At a December council meeting, Wolfe took questions from concerned residents and was wholly unprepared to answer any of them. Questions ranged from the exact number of what the lab testing the wastewater considers “undetectable,” a full list of what chemicals the wastewater will be tested for, how much the village stands to gain monetarily from each accepted truckload of wastewater, whether an already contaminated Leslie Run can handle the burden of the additional discharge, and who becomes legally responsible if any derailment contaminants are later detected downstream in other municipalities as a result of the wastewater discharged by the village.
According to Wolfe, the monetary gain from keeping the wastewater, while unspecified, may be enough to offset some concerns regarding health and safety. By keeping the wastewater, the village stands to get paid a handsome sum from NS which can in turn, be used to lower water rates for residents that might spike, ironically, due to EPA regulations.
“Well residents who pay a water bill might care about the profits,” Wolfe said. “This prevents a lot of rate increases for future mandates that we are given through the Ohio EPA.”
Concerned residents at the meeting pointed out that should the village accept this offer, it would effectively take the blame off of Norfolk Southern, should future health issues occur. Chief among those concerns was where the wastewater would end up after being dumped into Leslie Run. The creek empties out eventually into the Ohio River, which feeds drinking water to several municipalities along the way, including Cincinnati at its final destination. Should residents along its path report health issues or detect contamination, it would be East Palestine, not Norfolk Southern or Clean Harbors, which would foot any bill for remediation.
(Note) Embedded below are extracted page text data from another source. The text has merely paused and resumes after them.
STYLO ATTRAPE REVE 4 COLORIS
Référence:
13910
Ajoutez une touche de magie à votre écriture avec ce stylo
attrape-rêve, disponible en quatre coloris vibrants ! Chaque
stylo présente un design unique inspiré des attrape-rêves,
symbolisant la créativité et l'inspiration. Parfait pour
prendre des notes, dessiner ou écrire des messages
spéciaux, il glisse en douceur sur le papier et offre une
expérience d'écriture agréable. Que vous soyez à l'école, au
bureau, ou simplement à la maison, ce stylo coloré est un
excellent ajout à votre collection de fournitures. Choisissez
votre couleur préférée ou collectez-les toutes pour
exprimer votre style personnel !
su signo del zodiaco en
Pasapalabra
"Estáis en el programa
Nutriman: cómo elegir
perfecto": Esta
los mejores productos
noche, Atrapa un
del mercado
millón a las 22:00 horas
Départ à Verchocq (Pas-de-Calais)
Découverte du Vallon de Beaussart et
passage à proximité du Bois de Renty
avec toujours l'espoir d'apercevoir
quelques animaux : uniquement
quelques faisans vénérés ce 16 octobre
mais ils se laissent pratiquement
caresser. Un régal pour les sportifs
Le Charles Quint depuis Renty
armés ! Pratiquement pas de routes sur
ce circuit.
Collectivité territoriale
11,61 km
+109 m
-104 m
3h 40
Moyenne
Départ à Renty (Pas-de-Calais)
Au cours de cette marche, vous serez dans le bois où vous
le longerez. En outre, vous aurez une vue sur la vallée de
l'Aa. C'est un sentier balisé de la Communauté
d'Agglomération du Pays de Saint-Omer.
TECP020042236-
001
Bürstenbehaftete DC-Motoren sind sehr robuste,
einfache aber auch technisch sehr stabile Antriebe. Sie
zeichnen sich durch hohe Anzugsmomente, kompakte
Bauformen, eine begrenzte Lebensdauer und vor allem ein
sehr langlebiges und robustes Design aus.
The East Palestine council decided to mull over the proposal until their next meeting.
So 10 months out from the East Palestine disaster what have we learned? We have learned that in the event of a corporate orchestrated catastrophe, information will be withheld from first responders to elicit the preferred reaction. We have learned that regulatory agencies act only to insulate those corporations from consequences and will effectively pressure citizens with financial penalties to take on the burden of those they are supposed to be watchdogging. We have learned that politicians and local officials think in short-term metrics and are truly not prepared for actual scrutiny.
But most of all we have learned that the only reason this entire incident wasn’t immediately ignored was because we refused to let it be so. Citizens pushed back against mainstream media that was silent for over a week while a plume of toxic chemicals spread across the state. We have learned that while our judiciary hearings are toothless and exist only to placate the masses from seeking alternative remediation, they persist as a constant reminder that they still need us more than we need them.
Despite a daily growing mountain of laws shackling the constituency from seeking change, we still control the flow of commerce and action with our numbers and labor. Collectively, if we say stop, they have to listen. The problem thus far has been coordination and consistency. But people are learning and they are getting scared.
Every time an establishment outsider candidate wins an election and begins pushing back it’s a hit against larger agendas taking root. Every time independent media grabs ahold of the Overton window and rips it apart by shoving information before us we never would have seen, it forces them to pivot their narrative to adjust to new perceptions they hoped wouldn’t take hold and the more we collectively demand action in unison and learn to flex our collective influence, the faster we will be able to reclaim our control.